### Exercise prompt
Gather, from the listing beneath this task, every line holding the string "kombiniert".

### Provided records
◆ ◆ ◆
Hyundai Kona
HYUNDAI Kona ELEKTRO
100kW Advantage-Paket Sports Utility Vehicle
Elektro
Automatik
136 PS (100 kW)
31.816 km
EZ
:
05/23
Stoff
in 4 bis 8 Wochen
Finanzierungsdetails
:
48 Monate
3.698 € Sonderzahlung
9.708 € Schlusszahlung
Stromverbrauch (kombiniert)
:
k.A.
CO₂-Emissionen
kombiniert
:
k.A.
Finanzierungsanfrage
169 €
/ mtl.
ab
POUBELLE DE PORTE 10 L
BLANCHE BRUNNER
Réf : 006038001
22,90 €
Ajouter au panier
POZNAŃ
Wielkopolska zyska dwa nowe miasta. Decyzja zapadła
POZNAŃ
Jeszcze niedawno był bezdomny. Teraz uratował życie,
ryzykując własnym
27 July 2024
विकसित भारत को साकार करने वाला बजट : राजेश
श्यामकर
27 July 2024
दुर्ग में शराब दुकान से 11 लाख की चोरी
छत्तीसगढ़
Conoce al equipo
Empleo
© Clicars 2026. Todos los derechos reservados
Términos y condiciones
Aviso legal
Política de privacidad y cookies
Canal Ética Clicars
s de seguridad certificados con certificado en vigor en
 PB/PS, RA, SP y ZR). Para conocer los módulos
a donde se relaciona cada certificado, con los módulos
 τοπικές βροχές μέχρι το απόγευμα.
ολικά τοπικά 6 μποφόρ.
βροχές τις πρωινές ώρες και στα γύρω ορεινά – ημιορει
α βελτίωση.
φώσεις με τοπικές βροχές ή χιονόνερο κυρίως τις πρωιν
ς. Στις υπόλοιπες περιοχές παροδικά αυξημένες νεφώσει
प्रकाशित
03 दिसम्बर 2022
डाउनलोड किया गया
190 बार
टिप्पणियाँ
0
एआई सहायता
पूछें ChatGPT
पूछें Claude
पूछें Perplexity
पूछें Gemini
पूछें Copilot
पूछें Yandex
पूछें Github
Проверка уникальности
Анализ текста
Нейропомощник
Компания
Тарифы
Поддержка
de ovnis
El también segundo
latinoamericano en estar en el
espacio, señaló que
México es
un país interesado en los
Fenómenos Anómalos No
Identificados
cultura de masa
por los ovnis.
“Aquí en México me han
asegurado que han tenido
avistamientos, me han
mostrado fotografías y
◆ ◆ ◆
### Response area
Stromverbrauch (kombiniert)
kombiniert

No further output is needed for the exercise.